Patrick ha poi affidato alla platea molto attanta e partecipe il suo più grande auspicio: “Quando calerà l’attenzione sulla mia storia vorrà dire che sarò tornato alle mie ricerche ai miei studi, al mio lavoro, alla mia vita… e questo spero avvenga presto. Ho sentito la presenza dei giovani, dei ragazzi in tutto questo tempo: credo molto in loro, ho apprezzato questo loro starmi vicini, di farmi sentire in mezzo a loro e ciò mi spinge a essere con loro e a sostenerli nei loro sogni e desideri”.
“Ho capito subito – ha continuato il suo racconto Zaki – che il mio arresto era collegato a quello che avevo scritto sui cristiani copti per un quotidiano online libanese contro il governo egiziano”, ma “non ho mai pensato che avessi sbagliato ad affermare quello che ho scritto, ho espresso la mia opinione, anche se l’oppressione del carcere mi ha fatto stare male. Non ho mai smesso di credere nella possibilità di portare avanti la sensibilizzazione dei diritti umani, di risollevarmi e questo mi ha certamente sostenuto per andare avanti. Lo credo tutt’oggi”.
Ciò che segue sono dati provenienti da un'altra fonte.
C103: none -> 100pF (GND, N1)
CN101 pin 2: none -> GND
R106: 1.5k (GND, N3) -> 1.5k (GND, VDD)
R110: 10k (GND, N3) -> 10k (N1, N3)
E ha assicurato di sentirsi ancora “molto connesso all’Egitto: qui sono nato e amo il mio Paese”, però “voglio tornare in Italia quanto prima perché posso esprimere la mia opinione, posso continuare il mio lavoro dei diritti umani e religiosi. Voglio sentirmi in un ambiente dove ci sia libertà di espressione senza il timore di essere incarcerato. Penso che dovremo lavorare di più in questo campo e fare di più per il rispetto dei diritti umani ovunque, dovunque e sempre. È una battaglia che continua”.